▶ [YOUR ASSIGNMENT]
Write down exactly the line where "candle: present [18,187,63,220]" occurs and every line that follows it through the end of the material below; include nothing else.
Segment Start: GIVEN ENTRIES
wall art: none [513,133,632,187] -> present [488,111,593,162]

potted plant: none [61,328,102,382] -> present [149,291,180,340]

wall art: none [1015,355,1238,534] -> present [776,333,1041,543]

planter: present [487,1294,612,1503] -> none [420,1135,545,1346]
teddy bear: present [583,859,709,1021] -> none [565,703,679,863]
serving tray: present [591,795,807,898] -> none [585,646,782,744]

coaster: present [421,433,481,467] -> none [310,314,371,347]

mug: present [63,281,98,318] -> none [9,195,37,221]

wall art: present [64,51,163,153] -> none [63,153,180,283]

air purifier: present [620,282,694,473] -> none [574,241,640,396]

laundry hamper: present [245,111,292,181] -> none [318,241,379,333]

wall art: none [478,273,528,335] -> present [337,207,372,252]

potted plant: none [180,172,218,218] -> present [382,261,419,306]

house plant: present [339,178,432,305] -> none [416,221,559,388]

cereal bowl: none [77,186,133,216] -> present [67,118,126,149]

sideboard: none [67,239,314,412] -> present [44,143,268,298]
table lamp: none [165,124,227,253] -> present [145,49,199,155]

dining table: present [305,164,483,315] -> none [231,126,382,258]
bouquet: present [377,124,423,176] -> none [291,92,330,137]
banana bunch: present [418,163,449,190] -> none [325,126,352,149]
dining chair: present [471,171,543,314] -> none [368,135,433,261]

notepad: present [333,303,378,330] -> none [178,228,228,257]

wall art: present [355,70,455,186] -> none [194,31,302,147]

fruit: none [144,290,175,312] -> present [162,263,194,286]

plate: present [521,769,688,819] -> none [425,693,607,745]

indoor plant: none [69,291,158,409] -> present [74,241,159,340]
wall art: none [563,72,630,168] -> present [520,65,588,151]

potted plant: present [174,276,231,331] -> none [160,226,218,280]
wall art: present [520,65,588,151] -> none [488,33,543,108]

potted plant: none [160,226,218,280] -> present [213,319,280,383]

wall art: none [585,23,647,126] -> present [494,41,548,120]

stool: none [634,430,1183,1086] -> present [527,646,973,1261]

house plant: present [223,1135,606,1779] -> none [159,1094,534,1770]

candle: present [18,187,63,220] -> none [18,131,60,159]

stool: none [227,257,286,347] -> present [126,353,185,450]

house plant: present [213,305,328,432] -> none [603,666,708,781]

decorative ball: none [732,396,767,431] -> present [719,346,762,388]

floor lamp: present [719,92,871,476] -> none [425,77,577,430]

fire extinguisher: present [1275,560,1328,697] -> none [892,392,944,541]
Segment End: GIVEN ENTRIES
▶ [RESULT FOR THIS TASK]
candle: present [18,187,63,220] -> none [18,131,60,159]

stool: none [227,257,286,347] -> present [126,353,185,450]

house plant: present [213,305,328,432] -> none [603,666,708,781]

decorative ball: none [732,396,767,431] -> present [719,346,762,388]

floor lamp: present [719,92,871,476] -> none [425,77,577,430]

fire extinguisher: present [1275,560,1328,697] -> none [892,392,944,541]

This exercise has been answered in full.